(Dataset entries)
================

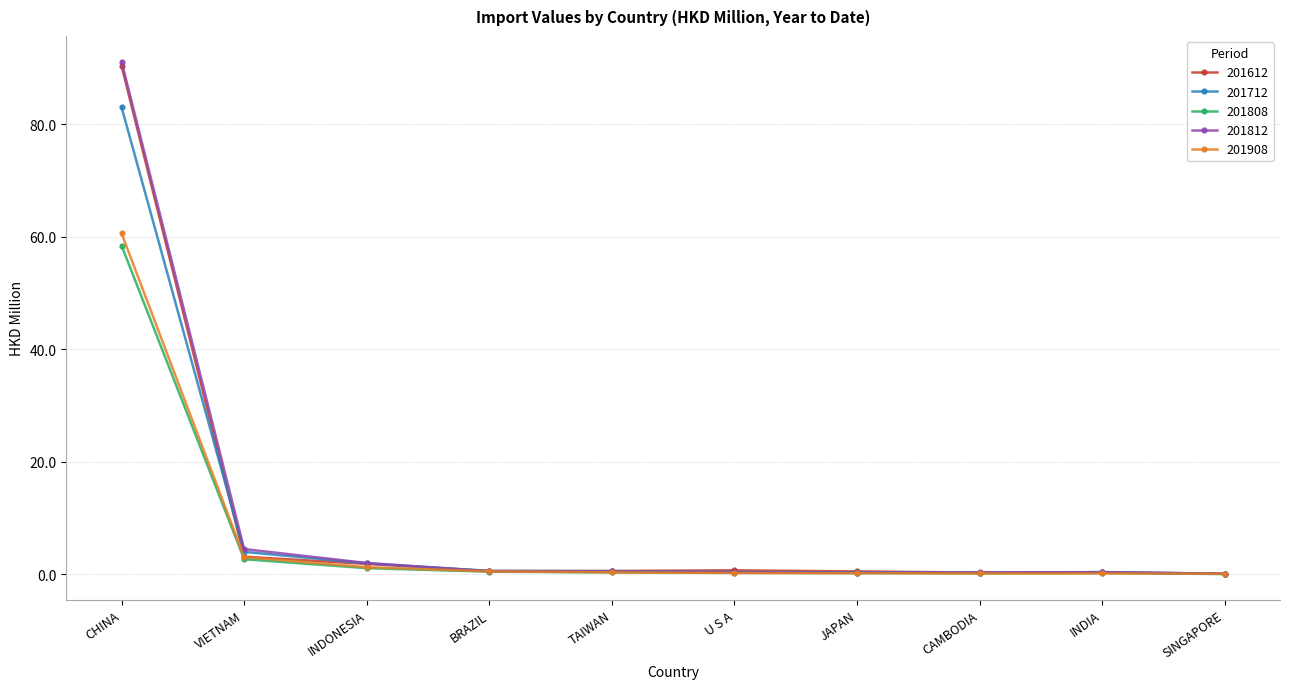

Is it true that 201812 equals 91.2 at CHINA?

True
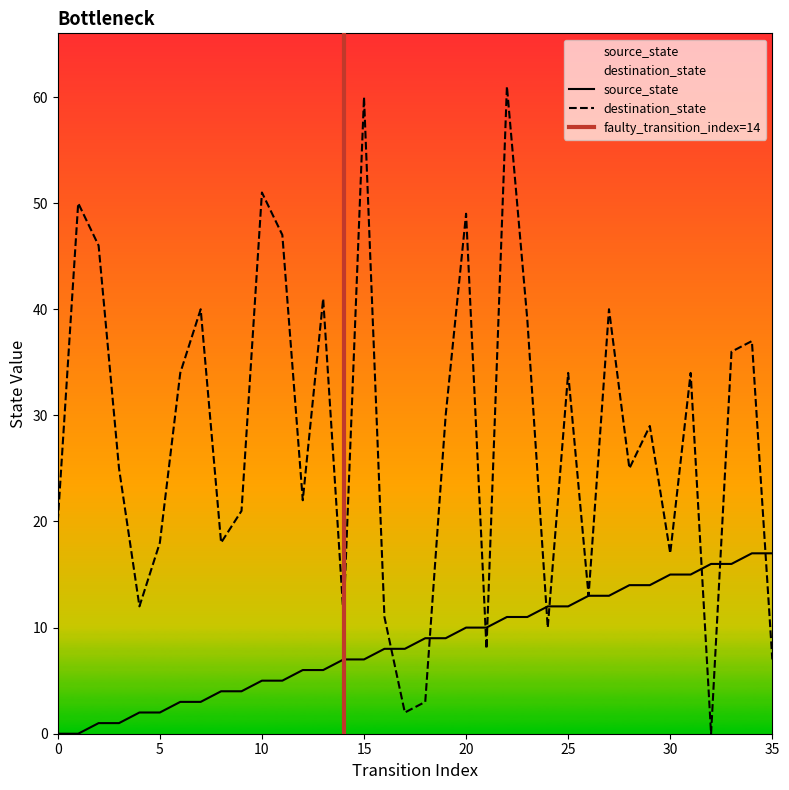

Is it true that source_state equals 21 at 27?

False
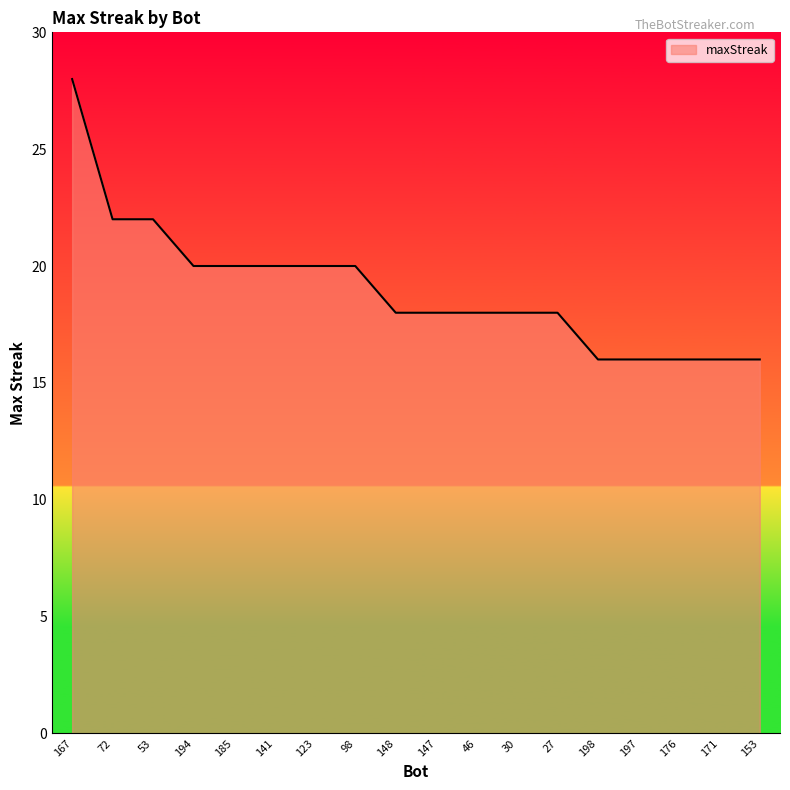

True or false: the data shows 24 at 197.

False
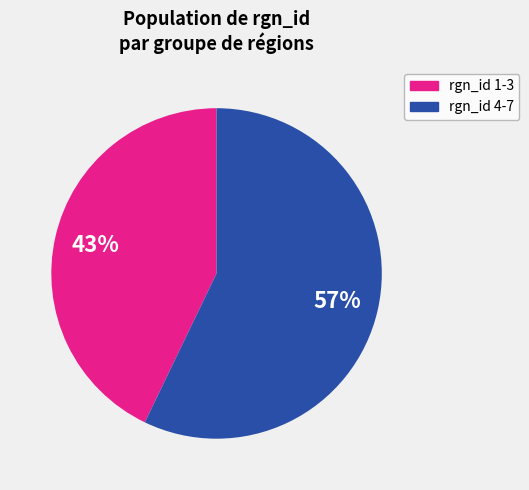

To the nearest percent, what is the difference between the largest and smallest slice percentages?

14%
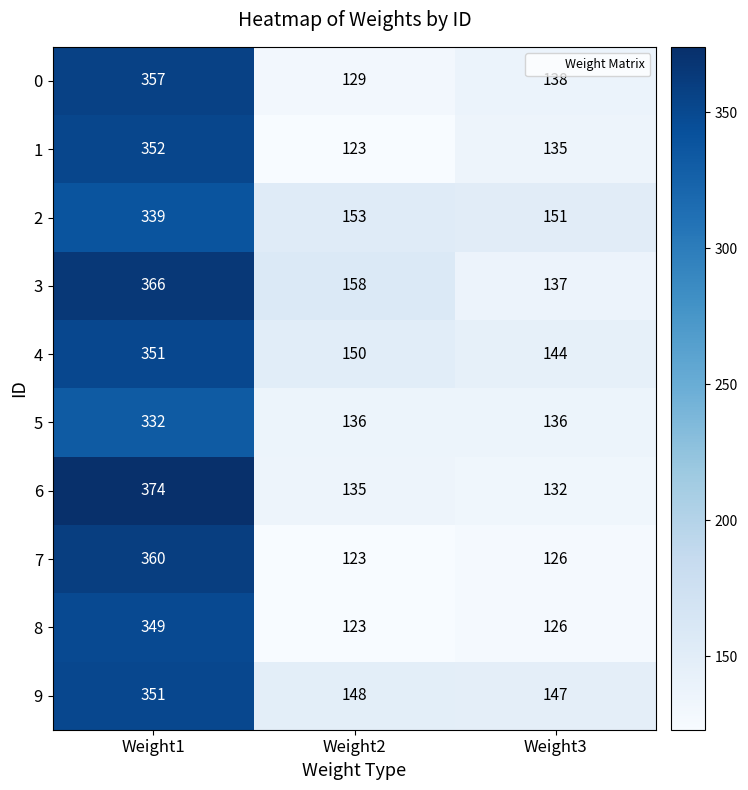

Which label corresponds to the smallest value in the chart?

Weight2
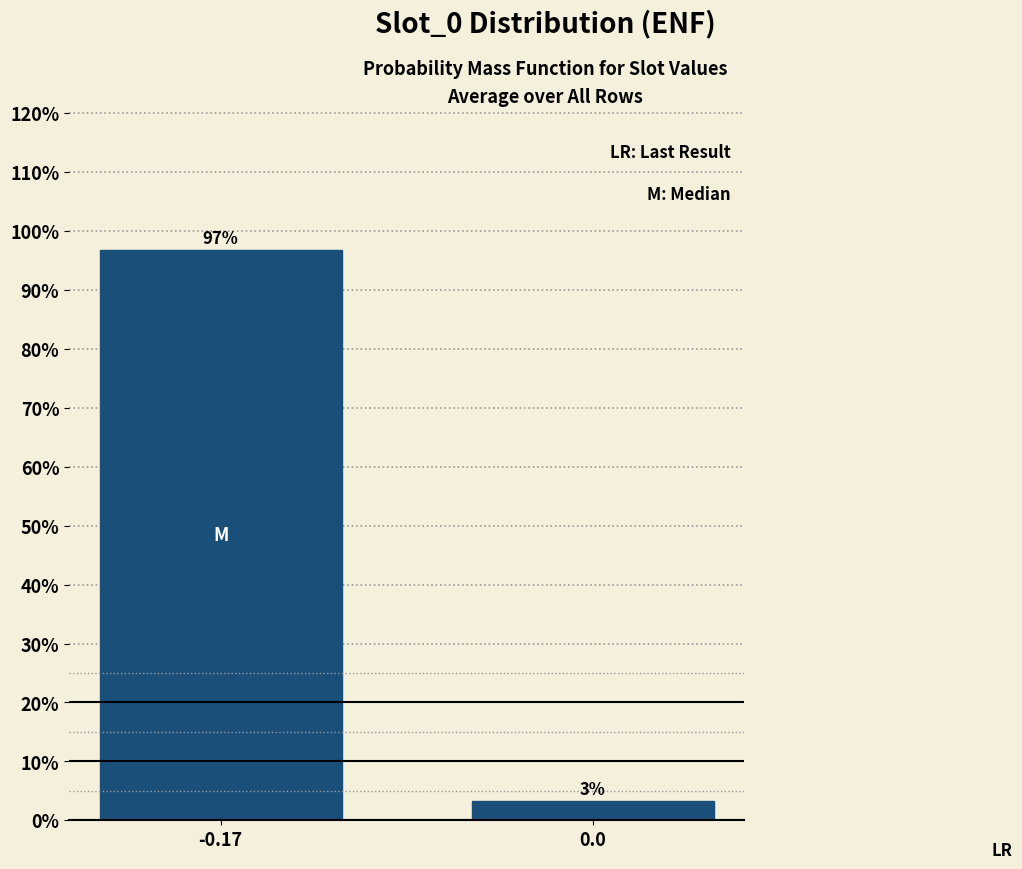

What is the label of the 1st bar from the left?

-0.17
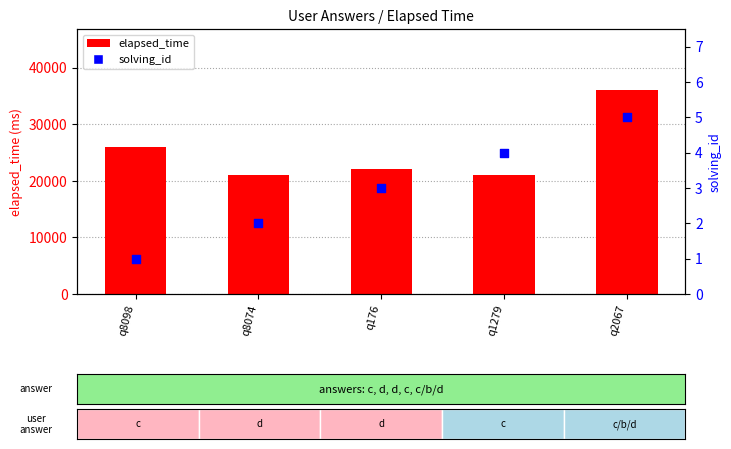

Which series reaches the maximum Y coordinate?

elapsed_time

================

» What you need to do: Revise all of the lines above by changing "label" to "category" and leaving everything else as it stands. Omit the pictures from your version.

» Exercise response:
Is it true that 201812 equals 91.2 at CHINA?

True

Is it true that source_state equals 21 at 27?

False

True or false: the data shows 24 at 197.

False

To the nearest percent, what is the difference between the largest and smallest slice percentages?

14%

Which category corresponds to the smallest value in the chart?

Weight2

What is the category of the 1st bar from the left?

-0.17

Which series reaches the maximum Y coordinate?

elapsed_time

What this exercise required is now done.